Patricia Rogers Caroselli, a retired assistant principal who is a patient of Dr. Sacks, dreaded going to her former clinic. “The waiting room was always noisy and crowded,” she said. In the examining room, she felt that she should “get in and out and not waste the doctor’s time with questions,” she said.
In contrast, she said, she appreciates the friendly calm of Dr. Sacks’s new surroundings and the personal attention. “Everyone should have this kind of patient care,” she said.

Dr. Sacks said the financial mechanics of the direct-practice model match her medical goals. When she was compensated based on insurance, she was paid every time she saw a patient. Now, if she can use education and prevention to reduce office visits, she and her patients benefit, she said.

“Having more time to sit with each patient has made me a better doctor,” she said. “I had a disabled patient that I saw for 13 years. Until she came to my new clinic, I never had the time to learn the details of her accident and the resulting complications. I was always treating whatever the immediate concern was.”

TECHNOLOGY has helped many doctors reduce costs. Dr. Batlle says he has been building his arsenal of technology solutions one by one, with “lots of trial and error,” for eight years.
Recently, he saw a 52-year-old patient with hypertension. As he examined the patient, noting blood pressure and other vital signs, he entered the information into his laptop computer to add to the patient’s electronic medical record. He also typed in the codes for billing and insurance.

The patient wondered if he was due for a prescription refill, so Dr. Batlle checked his computer again, found that he was, and hit a button to send the refill request to the pharmacy. As the patient left, Dr. Batlle hit the keyboard to send the bill electronically to the insurance company.

“He’ll even go to the Web to schedule his follow-up appointment,” Dr. Batlle said. “I don’t pay a receptionist to sit and answer phones.”

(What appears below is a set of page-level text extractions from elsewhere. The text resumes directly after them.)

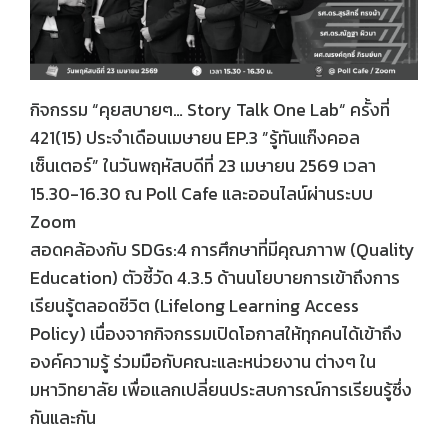
กิจกรรม “คุยสบายๆ… Story Talk One Lab“ ครั้งที่
421(15) ประจำเดือนเมษายน EP.3 ”รู้ทันแก๊งคอล
เซ็นเตอร์” ในวันพฤหัสบดีที่ 23 เมษายน 2569 เวลา
15.30-16.30 ณ Poll Cafe และออนไลน์ผ่านระบบ
Zoom
สอดคล้องกับ SDGs:4 การศึกษาที่มีคุณภาาพ (Quality
Education) ตัวชี้วัด 4.3.5 ด้านนโยบายการเข้าถึงการ
เรียนรู้ตลอดชีวิต (Lifelong Learning Access
Policy) เนื่องจากกิจกรรมเปิดโอกาสให้ทุกคนได้เข้าถึง
องค์ความรู้ ร่วมมือกับคณะและหน่วยงาน ต่างๆ ใน
มหาวิทยาลัย เพื่อแลกเปลี่ยนประสบการณ์การเรียนรู้ซึ่ง
กันและกัน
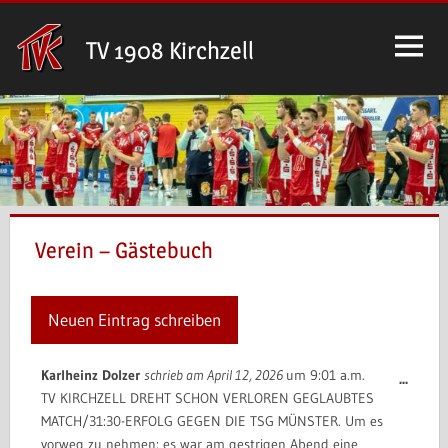
Zum
Inhalt
TV 1908 Kirchzell
springen
Verein – Gästebuch
Karlheinz Dolzer
schrieb am
April 12, 2026
um
9:01 a.m.
Diese
...
TV KIRCHZELL DREHT SCHON VERLOREN GEGLAUBTES
Meta
MATCH/31:30-ERFOLG GEGEN DIE TSG MÜNSTER. Um es
ein-/
vorweg zu nehmen: es war am gestrigen Abend eine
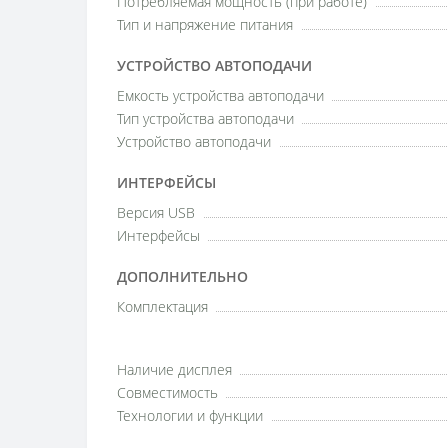
Потребляемая мощность (при работе)
Тип и напряжение питания
УСТРОЙСТВО АВТОПОДАЧИ
Емкость устройства автоподачи
Тип устройства автоподачи
Устройство автоподачи
ИНТЕРФЕЙСЫ
Версия USB
Интерфейсы
ДОПОЛНИТЕЛЬНО
Комплектация
Наличие дисплея
Совместимость
Технологии и функции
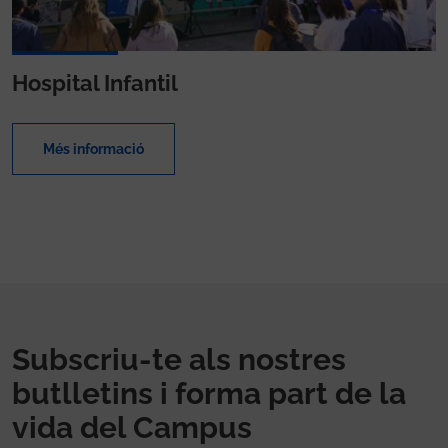
Hospital Infantil
Més informació
Subscriu-te als nostres
butlletins i forma part de la
vida del Campus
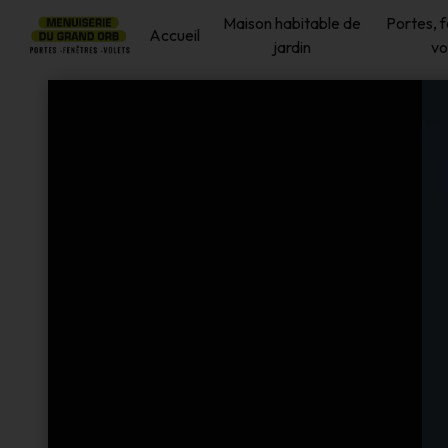
Panneau de gestion des cookies
Maison habitable de
Portes, 
Accueil
jardin
vo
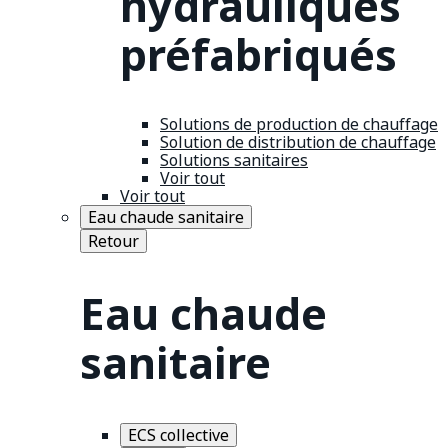
hydrauliques
préfabriqués
Solutions de production de chauffage
Solution de distribution de chauffage
Solutions sanitaires
Voir tout
Voir tout
Eau chaude sanitaire
Retour
Eau chaude
sanitaire
ECS collective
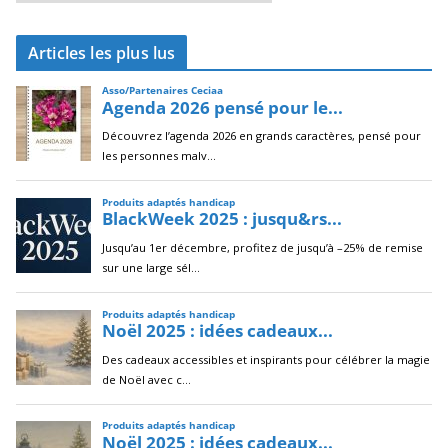
r
c
Articles les plus lus
h
i
v
e
s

Dr. Batlle says other doctors could outfit an office for less than the $25,000 he spent on technology.
“Most doctors think they need to hire two receptionists, a billing person and two nurses to run a primary care office,” he said. “But they can learn about these technologies from other doctors, and the software salespeople do some training.”

Some physicians hire consultants to find and install the right equipment. Doctors who want to switch to electronic health records may also receive financial support from the government through the stimulus package.

By using new technology and streamlining processes, small primary care practices can reduce their costs to half of what a typical practice pays, from about 60 percent of income down to 30 percent, Dr. Wasson said. He said that doctors who focus on reducing their costs can see fewer patients without sacrificing income. Dr. Sacks said she and her colleagues didn’t have to take a pay cut when they moved to Dr. Bliss’s practice.

As Congress and the Obama administration begin to focus more closely on health care, some primary care doctors are weighing in. Dr. Bliss, for instance, has been to Washington twice in the last month to share his ideas with legislators. He knows he’s in a debate with powerful voices, especially insurance companies and hospitals. So he and other doctors are encouraging patients to speak up as well.

“We need to bring the patients to the barricades with us,” Dr. Batlle says.